Many court observers believed that because of O’Connor’s announcement he would wait until this week to make the announcement. Speculation intensified as the week wore on.

TV news crews and an Associated Press photographer waited in pelting rain for three hours Friday morning for Rehnquist to emerge from his suburban Virginia town house. He eventually did, wishing reporters a good morning. When asked about retirement rumors, he answered: “That’s for me to know and you to find out,” before getting into a waiting car.

The press room at the Supreme Court was filled, a rarity during a time when the court is not in session. And the rumors flew.

E-mails to reporters from various groups speculated when Rehnquist would make an announcement, and also speculated about other possibilities.

Justice John Paul Stevens, who is 85 and healthy, may be going, the speculation went. Stevens is the court’s liberal leader and would seem an unlikely prospect with a Republican in the White House and GOP-controlled Senate.

He also has already started hiring law clerks to work for him in 2006-07. That could be a sign that he’s sticking around for a while. Or that he’s sneaky and wants to keep reporters off his trail.

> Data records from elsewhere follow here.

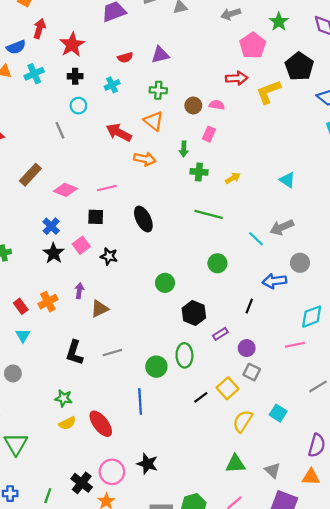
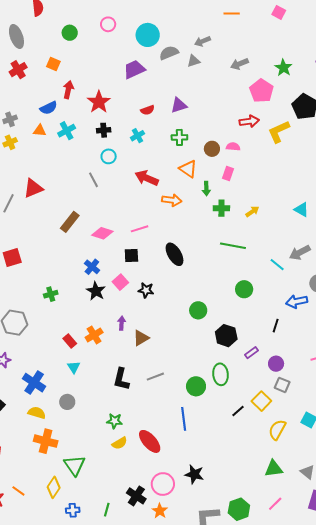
orange triangle: (154, 121) -> (188, 169), moved

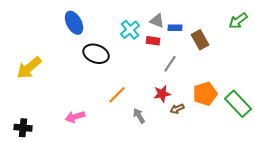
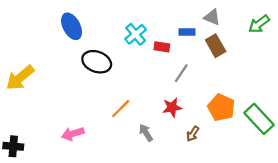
gray triangle: (157, 21) -> (212, 17), moved
orange pentagon: (205, 94) -> (221, 107), turned -30
brown arrow: (177, 109) -> (193, 134), moved, turned -32

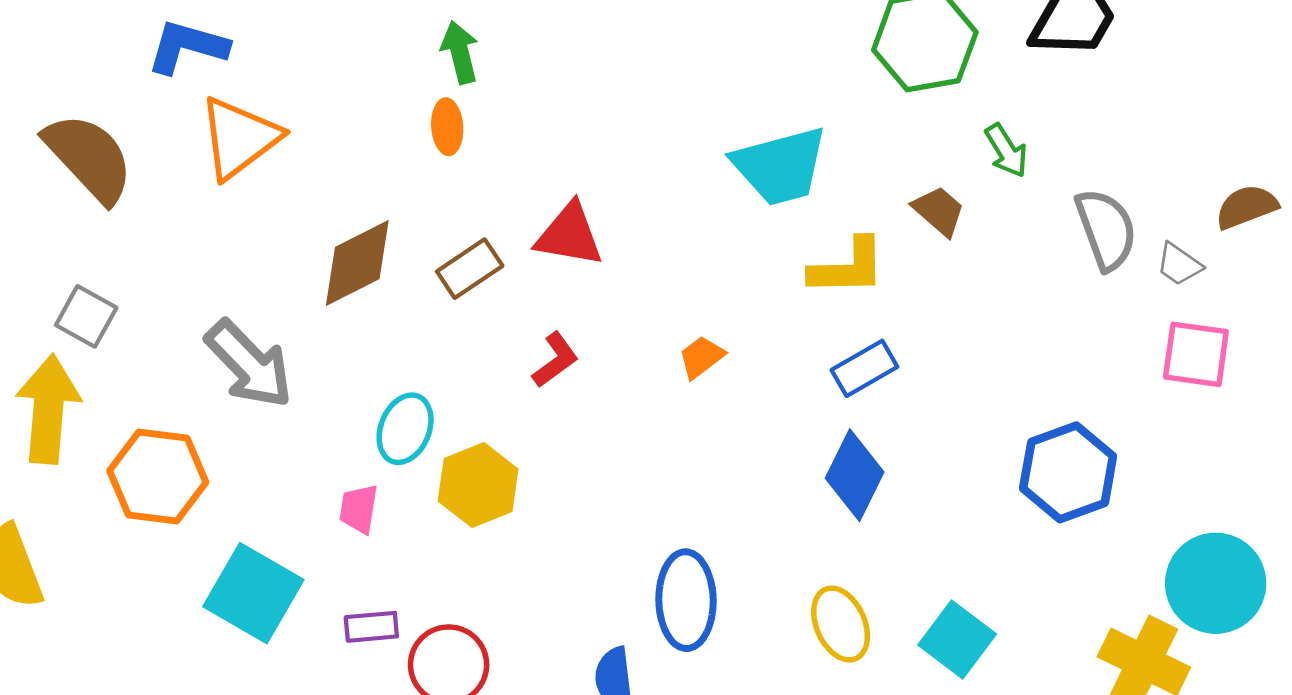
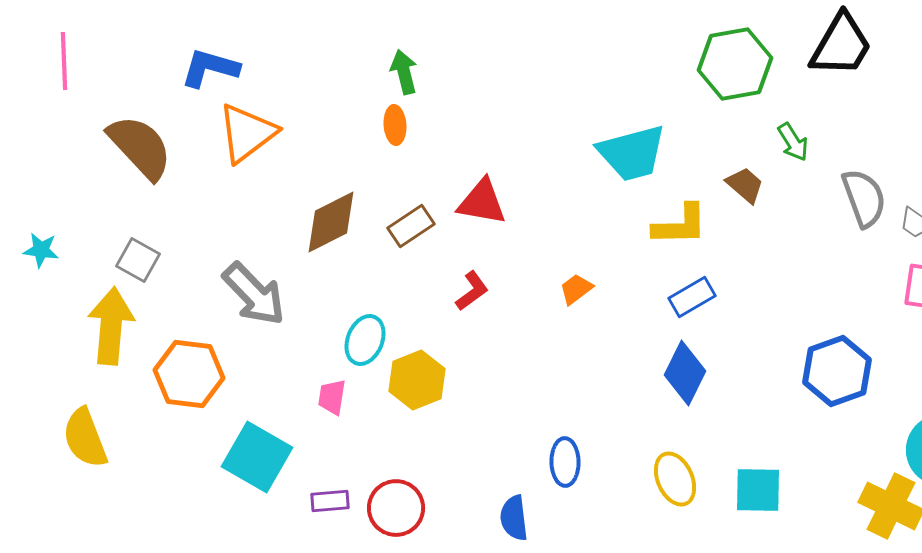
blue ellipse: (686, 600) -> (565, 462), size x0.7
purple rectangle: (371, 627) -> (330, 501), moved
cyan square: (957, 639) -> (758, 490), turned -36

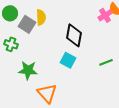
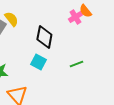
yellow semicircle: (41, 17) -> (11, 19), turned -35

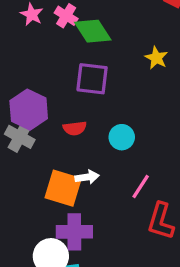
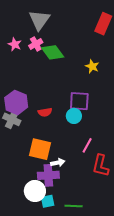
pink cross: (66, 16) -> (36, 44), turned 32
purple square: (92, 79) -> (79, 101), moved
white arrow: (87, 177) -> (58, 163), moved

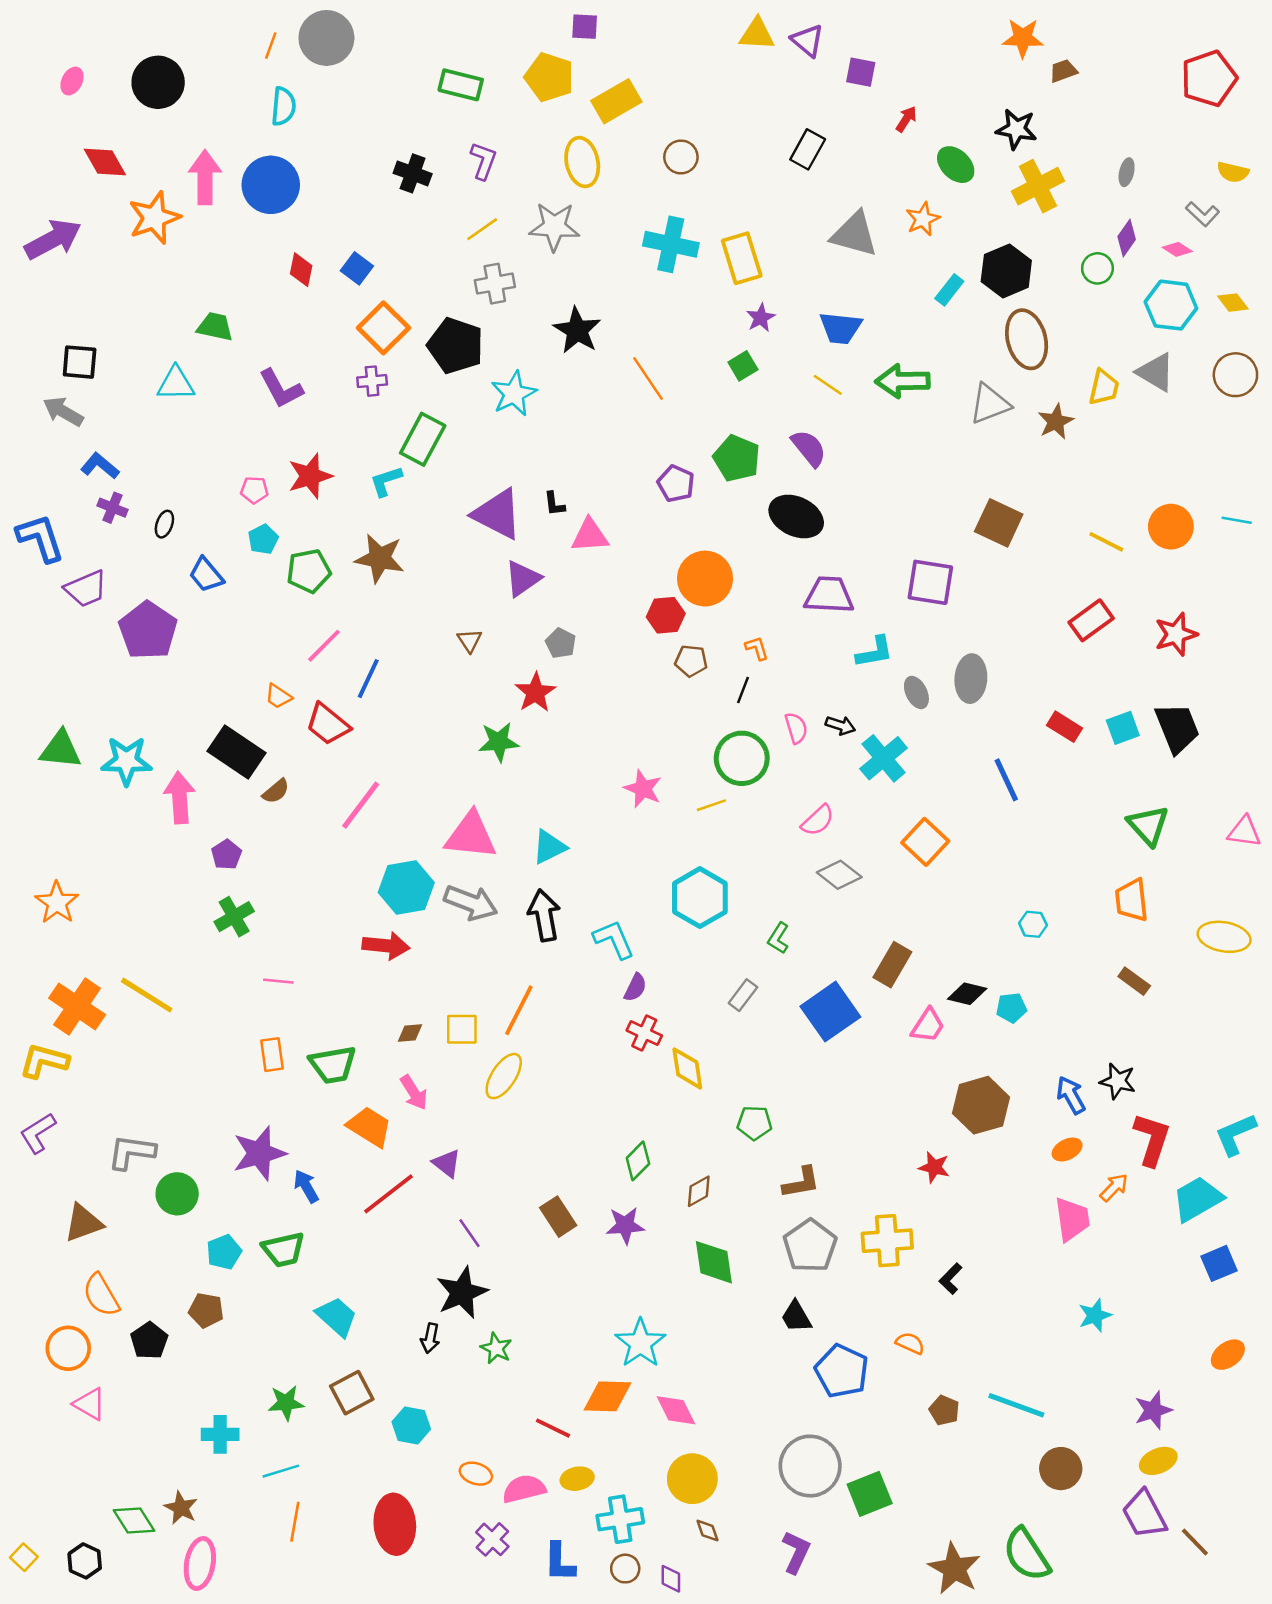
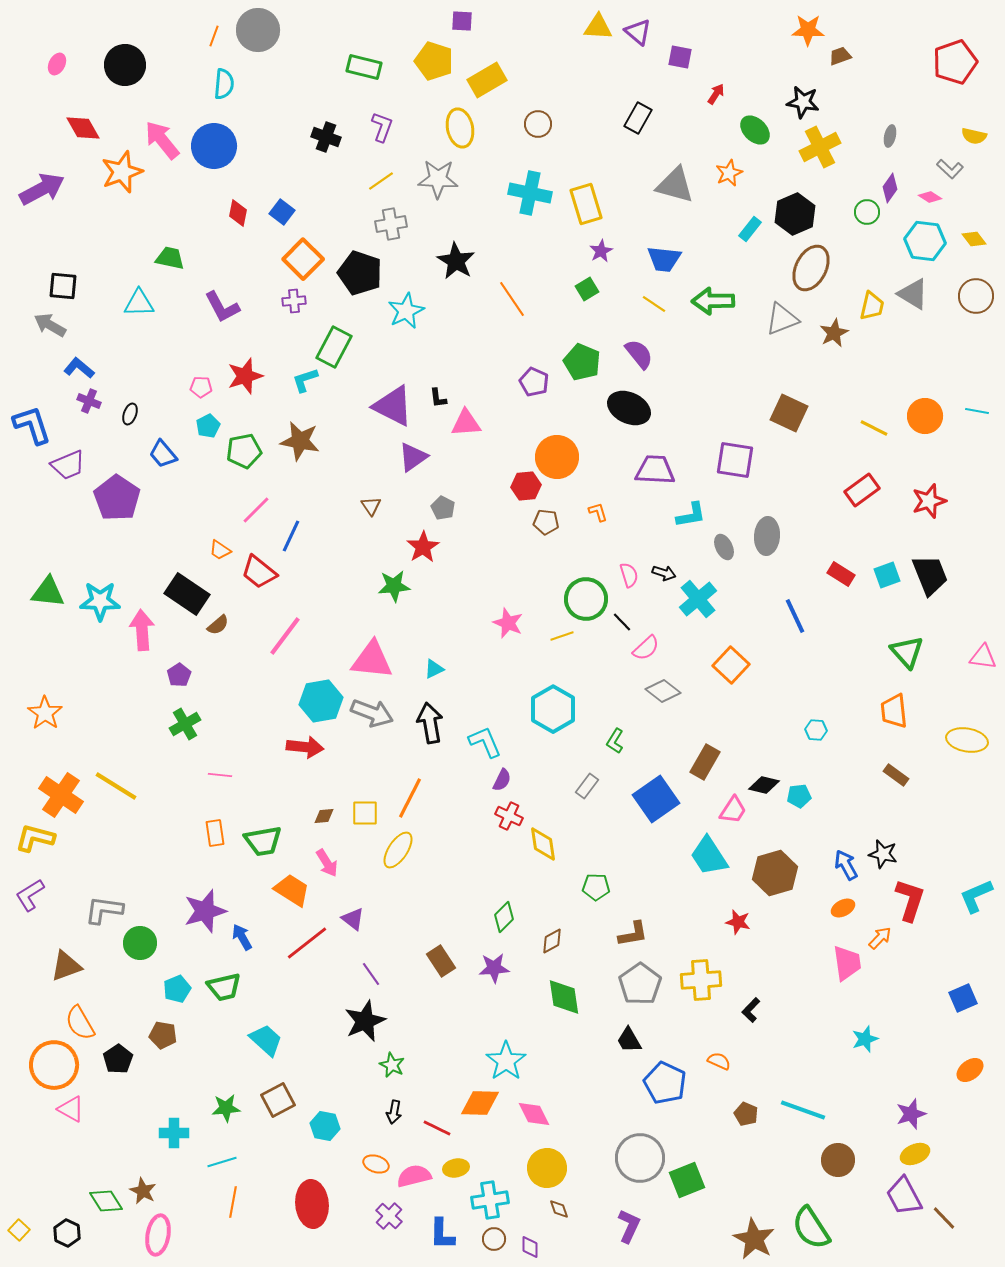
pink arrow: (205, 177) -> (162, 140), turned -39
brown ellipse: (1027, 339) -> (811, 268), turned 42
black line: (743, 690) -> (622, 622), moved, turned -65
cyan triangle: (549, 847) -> (434, 669), size x0.7
cyan trapezoid: (1197, 1199) -> (709, 856), moved, turned -93
black arrow: (430, 1338) -> (394, 1112), moved
orange circle: (68, 1348) -> (54, 1065), size x1.4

Next came hints that the real retirement would be that of Justice Ruth Bader Ginsburg, the petite opera lover President Clinton put on the bench in 1993.

Ginsburg and O’Connor are the only two female justices in history. Ginsburg, who stands about 5-feet tall, had issued a statement last week lamenting the retirement of her sister justice, saying she “will sorely miss her support and guidance.”

Supreme Court officials had no news for reporters about Rehnquist, Stevens or Ginsburg.

But that didn’t keep the reporters from asking. Every move in and out of the public information office was tracked. Routine paperwork deliveries held prospects of being a retirement letter for the president.

On the Drudge Report, the headline was “Media on standby after growing reports Supreme Court Chief Justice Rehnquist is handing in his resignation … DEVELOPING.”

“Bizarre,” said David Garrow, a Supreme Court historian at Emory University. “Feeding frenzy is overused, but it certainly fits.”

When no Rehnquist announcement had come by late morning, new speculation started that the White House had asked the chief justice to delay making public a decision until Bush returned from an overseas trip. But after stopping by the British ambassador’s residence to sign a condolence book for victims of the London bombing, Bush returned to the White House with no word on Rehnquist.

At a Federalist Society luncheon across town, the future of the court was the major subject. Former Solicitor General Theodore Olson was introduced to a crowded ballroom as someone on the short list of potential nominees. “That list that you were talking about is a lot longer than you think,” Olson quipped.

Rehnquist, a widower who lives alone, repeatedly refuses to answer questions about his future.

“I would bet Rehnquist is thinking it would be demeaning to the office of chief justice to put out a press release saying `I’m not retiring this summer,'” Garrow said.